Anche Berlusconi alla cena del Tg5
marco | 13 gennaio 2012Il ristorante resta top secret per la cena di stasera che vedrà attovagliati Fedele Confalonieri, Mauro Crippa e i tre storici direttori del Tg5: Enrico Mentana, Carlo Rossella e Clemente Mimun. Salvo ripensamenti improvvisi è previsto il colpo di teatro con l’ospite a sorpresa: il presidente Silvio Berlusconi. Di sicuro si parlerà anche della nuova Rai. Magari quando Mentana andrà al bagno.

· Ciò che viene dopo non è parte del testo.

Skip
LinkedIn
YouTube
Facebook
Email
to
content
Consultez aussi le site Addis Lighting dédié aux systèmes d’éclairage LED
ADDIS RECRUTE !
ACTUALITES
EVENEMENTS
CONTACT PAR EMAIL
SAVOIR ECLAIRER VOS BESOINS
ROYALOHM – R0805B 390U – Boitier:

Riformare la Rai sarà per Mario Monti un’impresa impegnativa come le fatiche di Ercole. Il premier dovrà affrontare le belve feroci del parlamento che difenderanno a morsi la legge Gasparri. Tuttavia la ventilata ipotesi che possa esserci un futuro assetto della governance, con alla guida un amministratore unico con pieni poteri e un comitato di garanti formato da 4 o 5 consiglieri (compreso il presidente), ha smosso le acque al punto da creare un intasamento sulla via che conduce all’attracco in porto. Giulio Anselmi e Paolo Mieli restano i papabili più accreditati, per la loro sobrietà che piace tanto a Monti e alla sua squadra di governo. Sono in molti già pronti a scommettere sull’esito di un derby che li vedrà l’un contro l’altro armato. Dei due contendenti tutto si può dire meno che si amino alla follia. E ad amarli non sono neanche i berluscones che già hanno architettato un piano per lo sbarramento. Tra costoro si sta agitando molto Guido Paglia che spera di beffare Clemente Mimun e di strappare l’investitura in ambito Pdl, o quantomeno un posto tra i 4 o 5 membri del comitato dei garanti. Di sicuro questa atmosfera da notte dei lunghi coltelli non facilita l’operato di Lorenza Lei e della sua squadra, sotto assedio a causa di attacchi mirati che cercano di destabilizzare il mandato dell’attuale direttore generale.